▶ [Задание] Переведите на английский язык предложение из отрывка о Леонардо: «Благодаря этому описание фактов и явлений природы всегда ограничивается только какой-нибудь краткой заметкой или указанием, допускающим как логическое развитие, так и развитие в сторону эмоций и поучений».

▶ [Предоставленный отрывок]

###

Другой характер носят, но столь же роковыми для углубленного изучения теории и фактов оказываются наряду с моральными пра­вилами, устанавливаемые Леонардо практические правила. Столь характерная для практического духа забота о „пользе" (i giovamenti), в которой он сознается так часто, нередко побуждает его искать при научном исследовании немедленного же практиче­ского применения его; благодаря этому его заметки, в особенности по механике, часто преждевременно прерываются указаниями на­счет технического использования их или же отклоняются в сто­рону практических вопросов. Фрагменты по оптике, перспективе, анатомии, ботанике и метеорологии чередуются с правилами и ука­заниями для живописцев, а различные фрагменты другого содер­жания содержат всяческие напоминания самому себе и советы дру­гим исследователям о дальнейших исследованиях в качестве поуче­ния [Примеры этого бесчисленны. Достаточно взглянуть на любую страницу его рукописей, чтобы натолкнуться на один или несколько таких примеров. Они по­казывают нам, между прочим, какие проекты питал Леонардо и как они обыкно­венно возникали в его голове. Ряд таких примеров см. у Рихтера (любая глава) и у Сольми, особенно стр. 86—184. Однако сборников изречений недостаточно, чтобы составить себе полное представление о постоянных отклонениях Леонардо от научных исследований в сторону практических и педагогических вопросов.]. В результате этого Леонардо всегда находит повод откло­ниться от научной объективности, чтобы следовать за соблазнами прекрасного, доброго и полезного, а не идти по полному самоотре­чения пути истины. Благодаря этому описание фактов и явлений природы всегда ограничивается только какой-нибудь краткой за­меткой или указанием, допускающим как логическое развитие, так и развитие в сторону эмоций и поучений. Мы уже достаточно ви­дели, в какую сторону склоняется Леонардо.

###

▶ [Блок данных]
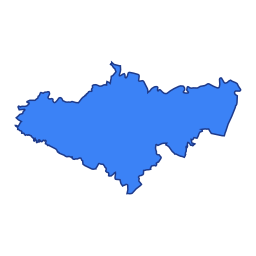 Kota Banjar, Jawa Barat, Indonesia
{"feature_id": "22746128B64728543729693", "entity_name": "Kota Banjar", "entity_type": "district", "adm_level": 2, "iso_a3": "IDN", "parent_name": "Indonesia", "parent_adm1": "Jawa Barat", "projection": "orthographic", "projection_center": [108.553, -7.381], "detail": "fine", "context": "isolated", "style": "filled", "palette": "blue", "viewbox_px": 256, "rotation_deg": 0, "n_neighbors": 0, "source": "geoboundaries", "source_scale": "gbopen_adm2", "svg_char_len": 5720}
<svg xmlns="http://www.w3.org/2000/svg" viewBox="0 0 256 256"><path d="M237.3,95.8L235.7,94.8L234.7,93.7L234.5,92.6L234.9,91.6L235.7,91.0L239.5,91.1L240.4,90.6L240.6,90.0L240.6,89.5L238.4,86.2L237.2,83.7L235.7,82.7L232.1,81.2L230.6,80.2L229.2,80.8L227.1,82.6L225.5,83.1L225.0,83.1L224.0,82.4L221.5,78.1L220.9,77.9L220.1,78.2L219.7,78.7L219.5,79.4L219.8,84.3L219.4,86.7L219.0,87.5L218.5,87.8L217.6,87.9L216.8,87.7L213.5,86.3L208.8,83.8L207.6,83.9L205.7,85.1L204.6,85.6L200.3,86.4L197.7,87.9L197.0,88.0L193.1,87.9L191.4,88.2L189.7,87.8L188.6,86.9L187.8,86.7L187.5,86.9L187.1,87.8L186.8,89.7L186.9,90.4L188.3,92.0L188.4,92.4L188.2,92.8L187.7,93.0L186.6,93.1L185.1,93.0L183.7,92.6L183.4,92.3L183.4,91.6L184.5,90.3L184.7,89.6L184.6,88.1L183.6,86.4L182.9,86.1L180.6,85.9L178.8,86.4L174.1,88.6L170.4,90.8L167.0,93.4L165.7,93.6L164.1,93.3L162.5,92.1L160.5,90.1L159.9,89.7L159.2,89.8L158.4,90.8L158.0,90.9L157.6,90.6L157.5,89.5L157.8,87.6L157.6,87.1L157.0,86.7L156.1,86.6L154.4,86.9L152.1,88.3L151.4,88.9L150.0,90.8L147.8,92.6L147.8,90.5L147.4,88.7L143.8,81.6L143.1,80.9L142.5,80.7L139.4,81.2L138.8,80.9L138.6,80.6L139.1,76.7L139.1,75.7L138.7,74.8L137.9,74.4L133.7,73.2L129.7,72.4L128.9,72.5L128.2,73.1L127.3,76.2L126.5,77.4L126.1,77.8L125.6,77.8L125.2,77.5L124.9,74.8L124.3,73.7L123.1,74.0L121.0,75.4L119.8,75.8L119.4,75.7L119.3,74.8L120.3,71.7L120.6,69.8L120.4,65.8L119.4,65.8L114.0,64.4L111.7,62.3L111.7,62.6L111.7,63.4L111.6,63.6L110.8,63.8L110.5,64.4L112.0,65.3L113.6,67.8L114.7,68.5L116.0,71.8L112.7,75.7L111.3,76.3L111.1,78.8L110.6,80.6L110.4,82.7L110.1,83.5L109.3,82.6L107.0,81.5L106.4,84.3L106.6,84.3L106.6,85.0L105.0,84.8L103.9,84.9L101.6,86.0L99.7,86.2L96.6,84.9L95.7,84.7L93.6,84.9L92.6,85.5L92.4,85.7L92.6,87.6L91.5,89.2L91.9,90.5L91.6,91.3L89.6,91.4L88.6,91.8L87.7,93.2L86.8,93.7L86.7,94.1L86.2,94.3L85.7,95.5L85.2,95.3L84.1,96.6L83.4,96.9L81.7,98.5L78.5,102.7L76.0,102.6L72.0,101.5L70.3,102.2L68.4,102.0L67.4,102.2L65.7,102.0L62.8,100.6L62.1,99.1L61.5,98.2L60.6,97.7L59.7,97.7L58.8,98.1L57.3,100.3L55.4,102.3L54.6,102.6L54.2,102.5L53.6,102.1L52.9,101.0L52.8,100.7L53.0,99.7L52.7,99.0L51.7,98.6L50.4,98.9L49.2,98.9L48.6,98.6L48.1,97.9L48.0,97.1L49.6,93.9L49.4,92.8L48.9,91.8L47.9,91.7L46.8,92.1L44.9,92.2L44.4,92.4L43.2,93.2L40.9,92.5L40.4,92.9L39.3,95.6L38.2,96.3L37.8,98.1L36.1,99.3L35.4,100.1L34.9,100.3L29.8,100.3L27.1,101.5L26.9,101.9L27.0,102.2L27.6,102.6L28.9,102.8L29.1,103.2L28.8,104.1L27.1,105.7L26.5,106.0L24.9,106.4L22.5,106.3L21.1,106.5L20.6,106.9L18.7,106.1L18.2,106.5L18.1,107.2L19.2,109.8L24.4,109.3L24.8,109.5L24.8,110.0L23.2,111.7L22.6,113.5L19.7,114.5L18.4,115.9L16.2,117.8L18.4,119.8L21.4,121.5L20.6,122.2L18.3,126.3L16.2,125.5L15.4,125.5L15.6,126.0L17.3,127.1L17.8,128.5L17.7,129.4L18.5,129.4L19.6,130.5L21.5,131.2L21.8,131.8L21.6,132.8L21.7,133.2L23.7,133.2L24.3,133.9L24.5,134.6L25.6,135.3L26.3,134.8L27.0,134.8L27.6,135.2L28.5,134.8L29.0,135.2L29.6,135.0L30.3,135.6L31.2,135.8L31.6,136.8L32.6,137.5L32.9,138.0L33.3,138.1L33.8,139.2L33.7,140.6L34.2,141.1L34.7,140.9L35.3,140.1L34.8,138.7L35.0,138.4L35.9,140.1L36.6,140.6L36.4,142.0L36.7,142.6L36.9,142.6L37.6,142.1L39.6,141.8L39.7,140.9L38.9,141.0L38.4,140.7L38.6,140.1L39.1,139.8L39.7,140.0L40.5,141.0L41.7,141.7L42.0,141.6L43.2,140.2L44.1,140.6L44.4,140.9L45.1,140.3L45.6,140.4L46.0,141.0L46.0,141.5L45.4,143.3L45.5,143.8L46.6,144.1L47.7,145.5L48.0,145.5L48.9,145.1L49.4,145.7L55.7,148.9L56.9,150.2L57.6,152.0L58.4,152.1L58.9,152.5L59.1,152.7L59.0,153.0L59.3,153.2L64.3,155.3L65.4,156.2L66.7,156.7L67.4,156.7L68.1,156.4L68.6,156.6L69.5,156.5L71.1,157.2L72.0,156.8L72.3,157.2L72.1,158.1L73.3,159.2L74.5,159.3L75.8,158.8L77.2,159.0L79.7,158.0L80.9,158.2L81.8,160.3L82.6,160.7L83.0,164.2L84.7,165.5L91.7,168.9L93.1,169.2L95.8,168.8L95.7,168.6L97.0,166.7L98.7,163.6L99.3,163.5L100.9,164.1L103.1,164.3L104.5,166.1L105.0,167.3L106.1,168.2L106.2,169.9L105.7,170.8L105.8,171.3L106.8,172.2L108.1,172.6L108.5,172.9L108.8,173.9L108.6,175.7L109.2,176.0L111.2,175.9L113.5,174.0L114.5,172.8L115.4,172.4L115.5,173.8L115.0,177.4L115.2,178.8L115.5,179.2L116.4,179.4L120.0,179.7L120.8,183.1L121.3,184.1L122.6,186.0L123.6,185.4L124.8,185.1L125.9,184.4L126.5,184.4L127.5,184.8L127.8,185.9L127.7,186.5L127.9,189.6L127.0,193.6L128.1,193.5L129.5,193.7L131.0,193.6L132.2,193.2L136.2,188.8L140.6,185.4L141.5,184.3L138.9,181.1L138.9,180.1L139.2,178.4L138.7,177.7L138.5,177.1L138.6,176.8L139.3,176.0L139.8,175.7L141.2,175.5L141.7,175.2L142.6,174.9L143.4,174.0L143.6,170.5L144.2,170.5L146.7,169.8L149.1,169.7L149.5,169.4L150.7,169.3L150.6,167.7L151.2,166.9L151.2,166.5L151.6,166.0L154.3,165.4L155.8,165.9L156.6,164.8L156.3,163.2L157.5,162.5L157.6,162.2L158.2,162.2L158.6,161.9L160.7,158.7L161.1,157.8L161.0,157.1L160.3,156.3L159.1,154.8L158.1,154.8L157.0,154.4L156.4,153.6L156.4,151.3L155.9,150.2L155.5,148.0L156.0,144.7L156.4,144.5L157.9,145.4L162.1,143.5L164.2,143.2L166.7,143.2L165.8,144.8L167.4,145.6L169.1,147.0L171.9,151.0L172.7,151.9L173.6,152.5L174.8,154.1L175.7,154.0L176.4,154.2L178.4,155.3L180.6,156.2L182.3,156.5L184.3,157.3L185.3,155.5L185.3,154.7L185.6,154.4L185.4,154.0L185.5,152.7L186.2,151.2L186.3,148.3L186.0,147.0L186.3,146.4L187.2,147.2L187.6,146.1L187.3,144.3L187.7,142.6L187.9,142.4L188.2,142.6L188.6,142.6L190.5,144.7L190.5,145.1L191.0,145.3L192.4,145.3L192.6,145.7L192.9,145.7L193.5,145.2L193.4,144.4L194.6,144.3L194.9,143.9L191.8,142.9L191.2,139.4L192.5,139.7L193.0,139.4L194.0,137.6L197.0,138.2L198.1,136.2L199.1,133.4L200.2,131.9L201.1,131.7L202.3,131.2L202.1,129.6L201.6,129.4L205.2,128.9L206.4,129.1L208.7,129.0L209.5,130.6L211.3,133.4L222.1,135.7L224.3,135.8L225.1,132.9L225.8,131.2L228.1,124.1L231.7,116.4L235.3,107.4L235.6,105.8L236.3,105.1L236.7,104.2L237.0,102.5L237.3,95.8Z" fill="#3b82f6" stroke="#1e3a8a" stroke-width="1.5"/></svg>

###

▶ [Ответ на задание] Because of this, the description of facts and natural phenomena is always limited to some brief note or indication that allows for both logical development and development toward emotions and moral instruction.